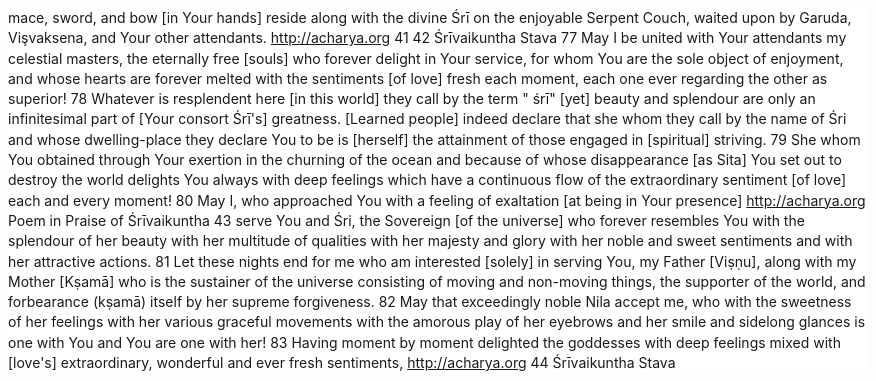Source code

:mace, sword, and bow [in Your hands] 
reside along with the divine Śrī 
on the enjoyable Serpent Couch, 
waited upon by Garuda, Vişvaksena, 
and Your other attendants. 
http://acharya.org 
41 
42 
Śrīvaikuntha Stava 
77 
May I be united with Your attendants 
my celestial masters, the eternally free [souls] who forever delight in Your service, 
for whom You are the sole object of enjoyment, and whose hearts are forever melted 
with the sentiments [of love] fresh each moment, each one ever regarding the other as superior! 
78 
Whatever is resplendent here [in this world] they call by the term " śrī" 
[yet] beauty and splendour are only an infinitesimal part of [Your consort Śrī's] greatness. 
[Learned people] indeed declare that she whom they call by the name of Śri 
and whose dwelling-place they declare You to be is [herself] the attainment 
of those engaged in [spiritual] striving. 
79 
She whom You obtained through Your exertion 
in the churning of the ocean 
and because of whose disappearance [as Sita] 
You set out to destroy the world 
delights You always with deep feelings 
which have a continuous flow of 
the extraordinary sentiment [of love] each and every moment! 
80 
May I, who approached You 
with a feeling of exaltation [at being in Your presence] 
http://acharya.org 
Poem in Praise of Śrīvaikuntha 
43 
serve You and Śri, the Sovereign [of the universe] who forever resembles You 
with the splendour of her beauty 
with her multitude of qualities with her majesty and glory 
with her noble and sweet sentiments 
and with her attractive actions. 
81 
Let these nights end for me 
who am interested [solely] in serving You, 
my Father [Viṣṇu], 
along with my Mother [Kṣamā] 
who is the sustainer of the universe 
consisting of moving and non-moving things, 
the supporter of the world, 
and forbearance (kṣamā) itself 
by her supreme forgiveness. 
82 
May that exceedingly noble Nila accept me, who with the sweetness of her feelings with her various graceful movements with the amorous play of her eyebrows and her smile and sidelong glances 
is one with You 
and You are 
one with her! 
83 
Having moment by moment 
delighted the goddesses 
with deep feelings mixed with [love's] 
extraordinary, wonderful 
and ever fresh sentiments, 
http://acharya.org 
44 
Śrīvaikuntha Stava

..............................

Could you copy each line from the listing that has the word "forever" in it?

- Task output:
my celestial masters, the eternally free [souls] who forever delight in Your service, 
for whom You are the sole object of enjoyment, and whose hearts are forever melted 
serve You and Śri, the Sovereign [of the universe] who forever resembles You 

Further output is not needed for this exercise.